Saturday, April 25, 2026

Qwen-Code: Ollama Ignores num_ctx from settings.json

If you're running Ollama behind an OpenAI-compatible endpoint and setting num_ctx in your client's config, you may notice Ollama still loads the model with only 32k context. This is a silent failure — no errors, just ignored parameters.

Why It Happens

Ollama's /v1 OpenAI-compatible layer only forwards standard OpenAI parameters. Native Ollama options like num_ctx need to be passed inside an options: {} object in the raw request body. Most OpenAI-compatible clients don't do this, so the parameter is quietly dropped and Ollama falls back to the model's default context size.

The Fix

Bake num_ctx directly into the model via a custom Modelfile.
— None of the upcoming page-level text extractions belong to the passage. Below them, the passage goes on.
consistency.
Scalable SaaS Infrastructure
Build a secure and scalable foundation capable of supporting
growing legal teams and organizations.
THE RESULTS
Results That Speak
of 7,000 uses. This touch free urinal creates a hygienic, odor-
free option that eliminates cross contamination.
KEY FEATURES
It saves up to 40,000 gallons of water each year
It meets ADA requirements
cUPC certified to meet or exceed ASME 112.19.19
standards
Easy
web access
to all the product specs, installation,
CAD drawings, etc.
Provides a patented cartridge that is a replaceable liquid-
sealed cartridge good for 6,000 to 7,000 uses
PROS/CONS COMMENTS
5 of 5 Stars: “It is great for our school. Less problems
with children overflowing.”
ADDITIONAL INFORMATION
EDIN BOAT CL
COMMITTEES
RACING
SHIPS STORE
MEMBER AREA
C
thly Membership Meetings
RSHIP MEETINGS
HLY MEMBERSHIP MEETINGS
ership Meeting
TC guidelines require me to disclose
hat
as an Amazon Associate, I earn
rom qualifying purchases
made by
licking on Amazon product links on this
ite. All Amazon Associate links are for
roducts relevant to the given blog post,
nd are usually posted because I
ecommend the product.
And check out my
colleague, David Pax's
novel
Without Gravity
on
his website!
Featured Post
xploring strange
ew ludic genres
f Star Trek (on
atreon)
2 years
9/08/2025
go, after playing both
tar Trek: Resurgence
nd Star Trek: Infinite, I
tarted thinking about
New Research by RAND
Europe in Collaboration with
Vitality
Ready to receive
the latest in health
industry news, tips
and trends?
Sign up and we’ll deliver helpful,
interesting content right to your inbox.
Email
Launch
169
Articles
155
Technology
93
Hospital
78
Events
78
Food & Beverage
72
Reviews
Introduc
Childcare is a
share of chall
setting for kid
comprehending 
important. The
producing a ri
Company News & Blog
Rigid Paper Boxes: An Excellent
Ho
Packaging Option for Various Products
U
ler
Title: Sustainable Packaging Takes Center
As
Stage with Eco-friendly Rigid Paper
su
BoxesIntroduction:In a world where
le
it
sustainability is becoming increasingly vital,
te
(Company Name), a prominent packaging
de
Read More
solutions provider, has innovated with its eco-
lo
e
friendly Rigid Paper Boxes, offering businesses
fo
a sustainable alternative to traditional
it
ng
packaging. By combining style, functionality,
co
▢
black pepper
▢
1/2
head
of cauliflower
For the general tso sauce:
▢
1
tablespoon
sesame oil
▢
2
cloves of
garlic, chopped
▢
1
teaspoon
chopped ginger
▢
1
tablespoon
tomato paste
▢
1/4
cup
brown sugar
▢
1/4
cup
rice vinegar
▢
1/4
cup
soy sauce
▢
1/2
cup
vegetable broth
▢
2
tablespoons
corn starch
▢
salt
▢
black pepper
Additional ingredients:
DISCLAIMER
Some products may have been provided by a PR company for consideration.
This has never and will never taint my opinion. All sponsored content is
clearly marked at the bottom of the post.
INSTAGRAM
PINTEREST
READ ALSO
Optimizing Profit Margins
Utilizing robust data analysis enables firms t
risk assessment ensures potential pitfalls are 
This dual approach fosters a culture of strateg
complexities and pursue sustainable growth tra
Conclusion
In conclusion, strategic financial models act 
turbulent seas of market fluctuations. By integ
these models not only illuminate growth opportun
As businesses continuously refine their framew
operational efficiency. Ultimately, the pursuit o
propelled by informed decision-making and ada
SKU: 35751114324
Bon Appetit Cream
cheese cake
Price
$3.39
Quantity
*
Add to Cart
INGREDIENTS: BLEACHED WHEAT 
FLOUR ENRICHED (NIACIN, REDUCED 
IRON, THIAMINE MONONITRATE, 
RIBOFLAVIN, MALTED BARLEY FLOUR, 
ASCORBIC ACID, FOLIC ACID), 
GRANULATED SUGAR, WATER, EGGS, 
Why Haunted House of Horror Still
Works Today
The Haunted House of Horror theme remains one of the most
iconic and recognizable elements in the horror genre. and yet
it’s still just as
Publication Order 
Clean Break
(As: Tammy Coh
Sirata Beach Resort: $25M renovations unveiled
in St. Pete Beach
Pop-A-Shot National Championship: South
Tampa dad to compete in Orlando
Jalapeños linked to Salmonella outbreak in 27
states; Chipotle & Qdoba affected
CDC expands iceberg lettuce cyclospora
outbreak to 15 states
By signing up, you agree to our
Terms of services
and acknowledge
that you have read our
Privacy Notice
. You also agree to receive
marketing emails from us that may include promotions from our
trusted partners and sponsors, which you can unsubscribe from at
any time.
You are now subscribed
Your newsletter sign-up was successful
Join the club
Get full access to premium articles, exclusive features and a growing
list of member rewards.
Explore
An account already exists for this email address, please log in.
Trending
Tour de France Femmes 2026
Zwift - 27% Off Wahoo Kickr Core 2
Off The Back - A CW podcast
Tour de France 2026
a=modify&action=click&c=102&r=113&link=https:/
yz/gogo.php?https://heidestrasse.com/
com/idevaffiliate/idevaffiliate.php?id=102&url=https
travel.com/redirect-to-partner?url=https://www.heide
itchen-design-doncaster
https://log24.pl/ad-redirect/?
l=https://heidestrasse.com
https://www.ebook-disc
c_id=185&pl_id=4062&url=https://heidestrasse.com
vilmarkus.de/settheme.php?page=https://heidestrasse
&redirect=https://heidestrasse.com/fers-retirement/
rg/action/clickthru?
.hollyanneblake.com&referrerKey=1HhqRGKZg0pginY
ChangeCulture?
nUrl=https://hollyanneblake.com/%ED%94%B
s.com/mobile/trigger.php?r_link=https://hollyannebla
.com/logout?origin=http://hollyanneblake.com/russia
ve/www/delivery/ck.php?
This sidesteps the client entirely.

1. Export the existing Modelfile:

ollama show qwen3.6:27b --modelfile > qwen_custom.Modelfile

2. Add or update the num_ctx parameter in the file:

PARAMETER num_ctx 262144

3. Create a new model from it:

ollama create qwen3.6-256k -f qwen_custom.Modelfile

4. Update your client config to point to the new model name, then verify:

ollama ps

The context size shown in ollama ps should now reflect 262144 instead of 32768.